REPORTING RESPONSIBILITY

  1. The Committee shall report to the GA at its regular meetings on its proceedings on all matters within its mandate;
  2. The Committee shall make whatever recommendations it deems appropriate to GA on any area within its remit where action or improvement is necessary;
  3. The Committee shall, at least once a year review its own performance, constitution and Terms of Reference to ensure it is operating at maximum effectiveness and recommend any changes its considers necessary to the GA for approval.
MEMBERSHIP
  1. Prof. Stanley O. Khainga (Chair) – Chair
  2. Dr. Afrika Gasana (Rwanda) – Member
  3. Mr. Richard Ndovie (Malawi) – Member
  4. Dr. Albert Nzayisenga (Rwanda) – Member
  5. Ms.
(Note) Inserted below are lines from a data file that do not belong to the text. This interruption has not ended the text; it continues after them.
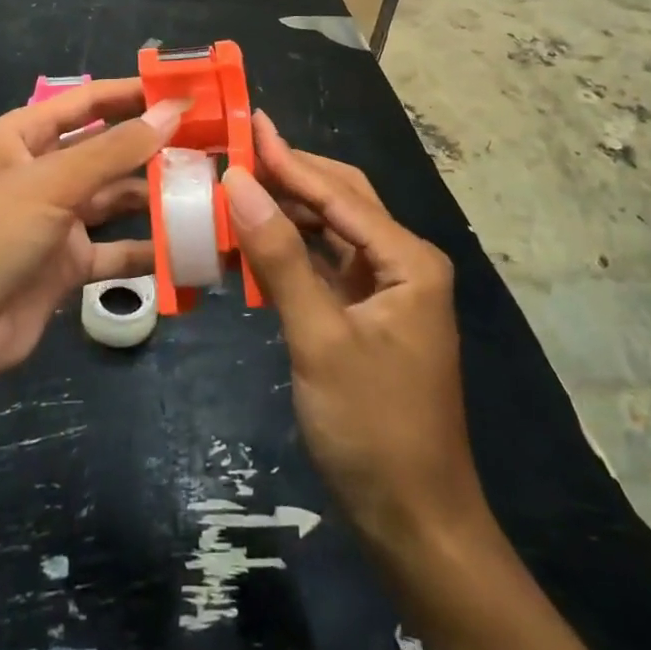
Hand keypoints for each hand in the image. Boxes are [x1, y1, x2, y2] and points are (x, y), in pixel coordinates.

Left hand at [0, 79, 182, 382]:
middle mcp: (42, 172)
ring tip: (208, 189)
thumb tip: (174, 111)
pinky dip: (147, 250)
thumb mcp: (51, 183)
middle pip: (107, 149)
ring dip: (155, 196)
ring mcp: (54, 220)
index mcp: (25, 136)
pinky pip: (115, 250)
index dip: (135, 93)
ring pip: (116, 198)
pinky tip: (188, 248)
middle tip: (212, 142)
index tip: (186, 91)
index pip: (89, 101)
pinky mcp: (65, 266)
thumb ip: (116, 149)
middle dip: (153, 145)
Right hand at [223, 112, 482, 548]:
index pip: (337, 193)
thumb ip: (279, 256)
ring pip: (330, 232)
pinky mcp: (367, 316)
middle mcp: (402, 262)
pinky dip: (289, 252)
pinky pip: (324, 266)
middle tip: (235, 151)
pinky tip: (252, 243)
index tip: (245, 124)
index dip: (287, 158)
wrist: (415, 525)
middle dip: (289, 176)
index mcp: (407, 259)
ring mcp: (386, 290)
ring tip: (235, 190)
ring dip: (285, 213)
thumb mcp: (319, 337)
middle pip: (339, 200)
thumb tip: (238, 183)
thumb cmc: (373, 429)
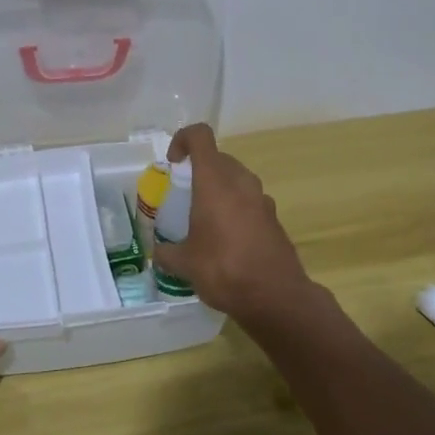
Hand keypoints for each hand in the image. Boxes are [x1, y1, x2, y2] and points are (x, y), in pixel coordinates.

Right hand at [151, 125, 316, 328]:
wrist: (276, 297)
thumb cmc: (224, 269)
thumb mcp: (184, 264)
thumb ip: (166, 253)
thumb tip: (158, 253)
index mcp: (215, 181)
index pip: (200, 136)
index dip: (183, 140)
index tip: (173, 164)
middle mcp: (241, 182)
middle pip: (219, 158)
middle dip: (200, 170)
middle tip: (185, 196)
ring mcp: (262, 199)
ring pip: (237, 180)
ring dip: (220, 190)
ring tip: (205, 220)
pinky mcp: (274, 219)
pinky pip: (250, 202)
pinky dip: (236, 210)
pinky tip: (228, 241)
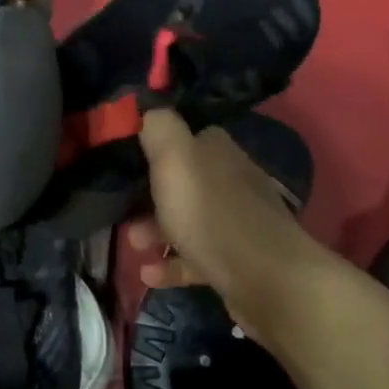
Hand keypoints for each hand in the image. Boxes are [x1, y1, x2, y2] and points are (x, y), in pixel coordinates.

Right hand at [126, 108, 324, 339]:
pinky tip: (148, 273)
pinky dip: (171, 264)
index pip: (185, 134)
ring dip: (155, 229)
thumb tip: (149, 107)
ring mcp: (235, 223)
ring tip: (132, 243)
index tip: (123, 153)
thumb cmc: (212, 214)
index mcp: (218, 151)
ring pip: (187, 219)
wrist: (268, 281)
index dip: (154, 141)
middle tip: (120, 205)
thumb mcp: (174, 159)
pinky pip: (196, 258)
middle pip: (183, 180)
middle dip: (148, 193)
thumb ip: (159, 127)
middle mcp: (230, 181)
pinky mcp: (236, 261)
Kara Oleyn (USA) – Member
Secretariat Dr. Margaret Mbugua (Kenya) Mandate Membership, Communication, Promotion and Marketing Committee (MCPMC) is established to promote and market AMCOA through the dissemination of appropriate information to the various defined audiences (stakeholders) using effective communication strategies. Composition Membership, Communication, Promotion and Marketing Committee shall be composed as follows:-
  1. Three (3) members, to be elected by the Annual General Meeting, one of which shall be a member of the Management Committee(MANCO) of AMCOA;
  2. The Chairperson, elected by the Committee from amongst its members;
  3. Co-opted from member Councils; and
  4. Co-opted persons with specific skills.
Responsibilities and Function
  1. To develop an effective and efficient communication, promotion and marketing strategy for AMCOA
  2. To develop and implement policies as follows:-
    1. Communication and public relations policy
    2. Marketing policy
    3. Promotion Policy
    4. Stakeholders management Policy
  3. To identify policy implementation strategies
    1. Undertake user needs assessment
    2. develop strategy
    3. Disseminate the communication strategy policy
    4. Monitor and evaluate its use
  4. To develop a work plan
  5. The implementation framework
Terms of Office Membership, Communication, Promotion and Marketing Committee shall hold office for the duration of the term of office of the management Committee. Vacancies which may occur in the Committee shall be filed by the Management Committee. The replacing member shall hold office for the unexpired portion of the Committee’s term of office Meetings of The Committee Frequency:
  1. the Committee shall meet two(2) times a year, in February at the Annual Conference of each year
  2.  make provisions for special meeting in the event of urgent matters after consultation with MANCO.